Ma tornato a casa, viene rimproverato dalla madre, secondo la quale nessun musulmano si sarebbe mai comportato così, in quanto sempre secondo lei il Corano vieterebbe di legarsi a persone dello stesso sesso; e poi, di fronte al figlio che replica di non essere d’accordo con questa interpretazione del Corano, comincia a urlargli che è stata l’istruzione a rovinarlo, e che dunque dovrà lasciare la scuola.
Un’ora dopo, quando il padre torna a casa, assiste senza intervenire alla furia dell’uomo che lo butta giù dalla sedia con uno schiaffo violento, lo prende a calci anche in faccia e lo irride pesantemente, «vuoi sposarti con un uomo? Allora tirati giù i pantaloni che ti…». E mentre il ragazzo si rannicchia sul pavimento, la madre riempie una valigia con i libri di scuola che il padre sentenzia vadano gettati nell’immondizia.
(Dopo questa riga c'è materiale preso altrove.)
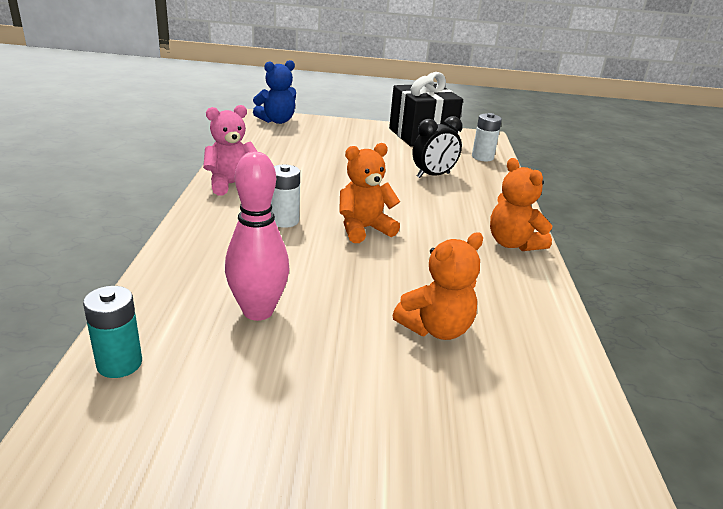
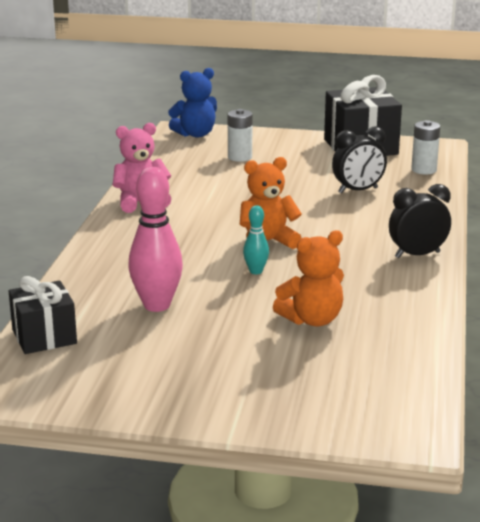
camera: 10 degrees right, 5 degrees down
(119, 363) = (44, 337): turquoise battery -> black gift
(284, 221) = (189, 235): white battery -> white battery (240, 157)
(360, 264) = (256, 271): none -> turquoise bowling pin
(513, 243) = (417, 255): orange teddy bear -> black clock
Per il giudice Luca Milani, che accoglie la richiesta del pm Antonio Cristillo, «è fondata la contestazione dell’aggravante della discriminazione legata all’orientamento sessuale», perché «l’aggressione perpetrata dal padre è stata nitidamente ispirata da sentimenti di odio verso l’autonomia manifestata dal minore sulle proprie scelte di genere». E la mamma, «nella propria posizione di garanzia, appunto in quanto madre, aveva l’obbligo giuridico di impedire le lesioni» al figlio minorenne: invece «nulla ha fatto per evitare che il figlio fosse picchiato, anzi «ha omesso anche di prestargli le cure necessarie».
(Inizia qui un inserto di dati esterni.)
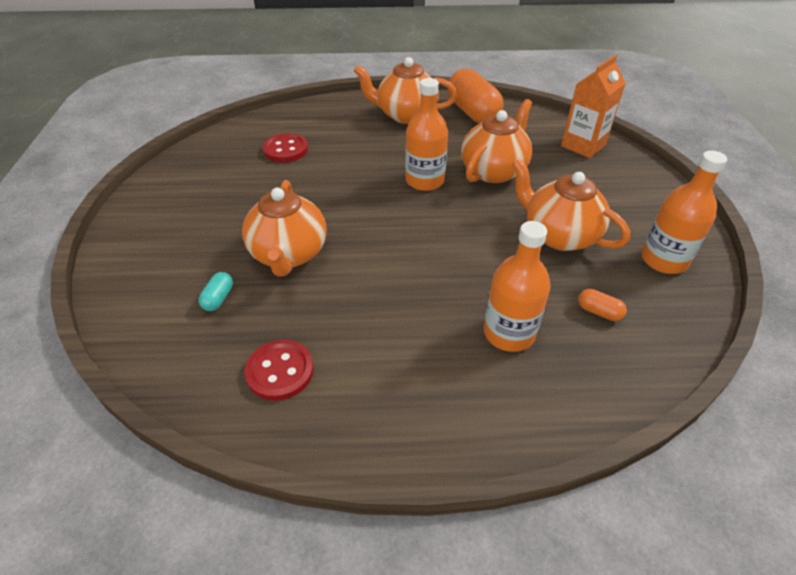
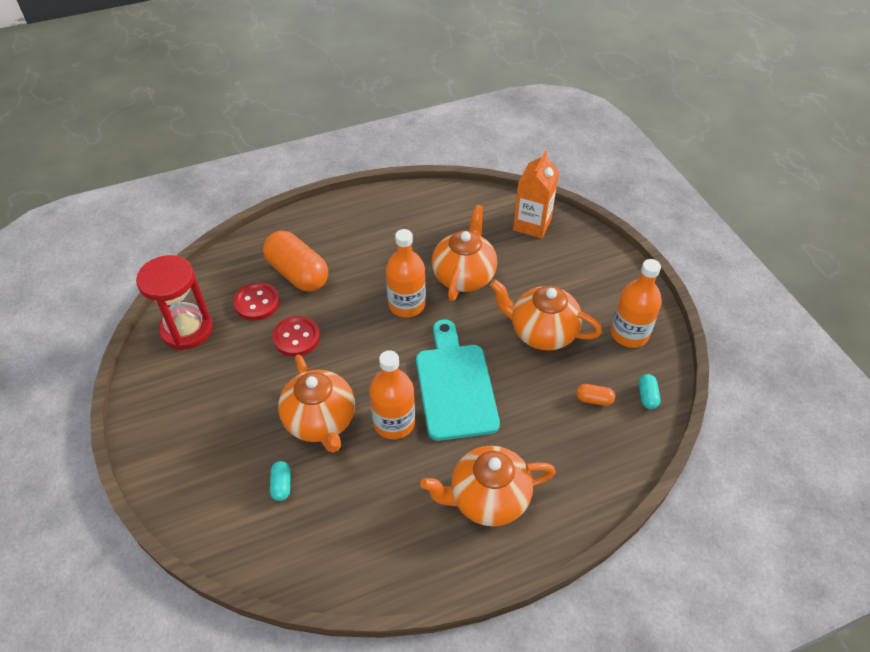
camera: 20 degrees left, 5 degrees up
(213, 155) = (187, 329): none -> red hourglass
(280, 371) = (369, 534): red button -> red button (296, 337)
(405, 115) = (355, 227): orange teapot -> orange teapot (487, 498)
(442, 258) = (455, 385): none -> turquoise cutting board
(473, 112) = (419, 207): orange capsule -> orange capsule (298, 273)
(509, 333) = (533, 441): orange bottle -> orange bottle (394, 422)
(668, 326) = (647, 396): none -> turquoise capsule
Al punto che il giudice, nel condannare il padre a 2 anni di carcere e la madre a 1 anno, con 10 mila euro di provvisionale sui danni non patrimoniali ai figlio tutelato dal curatore speciale Giorgio Conti e dall’avvocato Floriana Maio, ritiene non concedibili le circostanze attenuanti generiche e la sospensione condizionale della pena ai genitori «venuti meno ai loro doveri educativi».